На стол аккуратно укладывались кипы разнообразных «форм», справок и анкет.

Степан Витальевич хищно хватал их, бегло просматривал и, швырнув на стол, сообщал взволнованному, напряжённому от ожидания ответа слуги народа, посетителю:

— Не наблюдаю формы №29, а также заявления на имя начальника управления.
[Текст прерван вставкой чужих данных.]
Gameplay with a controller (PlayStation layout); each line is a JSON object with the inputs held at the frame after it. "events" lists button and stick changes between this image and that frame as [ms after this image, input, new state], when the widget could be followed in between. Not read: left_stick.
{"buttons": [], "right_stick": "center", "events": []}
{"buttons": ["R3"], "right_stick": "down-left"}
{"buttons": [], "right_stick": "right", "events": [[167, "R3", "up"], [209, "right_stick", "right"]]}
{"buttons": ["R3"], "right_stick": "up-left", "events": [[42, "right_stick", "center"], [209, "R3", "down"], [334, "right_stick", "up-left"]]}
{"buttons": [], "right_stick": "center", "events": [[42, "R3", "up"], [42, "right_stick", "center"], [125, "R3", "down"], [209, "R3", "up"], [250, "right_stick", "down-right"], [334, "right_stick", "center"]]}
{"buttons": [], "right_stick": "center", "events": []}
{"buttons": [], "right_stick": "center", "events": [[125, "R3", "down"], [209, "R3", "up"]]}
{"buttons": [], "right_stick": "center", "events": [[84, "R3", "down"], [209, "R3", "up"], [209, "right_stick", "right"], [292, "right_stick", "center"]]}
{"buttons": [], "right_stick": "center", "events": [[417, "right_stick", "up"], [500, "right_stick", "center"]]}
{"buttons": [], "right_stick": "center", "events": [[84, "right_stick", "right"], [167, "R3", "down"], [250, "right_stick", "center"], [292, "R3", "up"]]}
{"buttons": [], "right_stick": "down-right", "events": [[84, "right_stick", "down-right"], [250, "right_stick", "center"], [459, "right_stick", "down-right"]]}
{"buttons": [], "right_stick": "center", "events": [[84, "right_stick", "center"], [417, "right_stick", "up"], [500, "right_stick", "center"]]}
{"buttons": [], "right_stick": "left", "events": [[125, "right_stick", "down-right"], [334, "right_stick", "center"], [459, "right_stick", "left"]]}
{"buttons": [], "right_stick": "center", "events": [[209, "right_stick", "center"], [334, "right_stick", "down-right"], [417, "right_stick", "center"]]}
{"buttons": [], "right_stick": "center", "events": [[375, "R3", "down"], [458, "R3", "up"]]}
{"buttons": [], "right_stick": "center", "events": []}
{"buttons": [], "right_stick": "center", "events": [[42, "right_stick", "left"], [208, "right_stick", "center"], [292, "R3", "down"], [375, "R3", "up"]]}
Фотографии где?

Посетитель бледнел лицом, после чего, отчаянно робея, бормотал:

— Ну как же… Мне же сказали, что тут полный пакет документов… А фотографии, они вот…

И тянул руки к бумагам, чтобы услужливо показать то, чего не заметил слуга народа.

Степан Витальевич багровел, жестом останавливал посетителя и, еле сдерживая букет эмоций – от презрения до гнева – вопрошал:

— Вы издеваетесь надо мной?

— Нет, что вы… Я… Просто мне сказали...

— Кто сказал?

— Юлия Сергеевна из соседнего кабинета, у которой я, собственно…

Степан Витальевич хватал папку и, смотря на стол, протягивал её посетителю со словами:

— Вот пускай Юлия Сергеевна вам и оформляет.

— Степан Витальевич… — канючил посетитель, — Ну как же так, ну мне очень надо…

— Вам всем – надо! – перебивал слуга народа.

— Я понимаю, просто в двести тридцать пятом кабинете мне сказали — вот Юлия Сергеевна и сказала — что эту форму упразднили, а фотографии имеются, они в файлике, вы просто не заметили… Давайте я покажу вам…

— Уважаемый, — с укором произносил Степан Витальевич – вы у меня вообще-то не один. Люди, знаете ли, ждут. Всего доброго. Приходите с заполненной формой.

— Ну так не нужна же форма-то! – не выдерживал посетитель.

— Вы, гражданин, на меня голос не повышайте, — щуря маленькие глазки, терпеливо, но строго говорил Степан Витальевич. – Я вам не жена.

— Простите…

— Формочку нужную принесёте – документы у вас приму, не принесёте – не приму.

Тут посетитель, утомлённый многочасовым торчанием в очереди и раздосадованный впустую потраченным отгулом за свой счёт, начинал соображать в нужном Степану Витальевичу направлении.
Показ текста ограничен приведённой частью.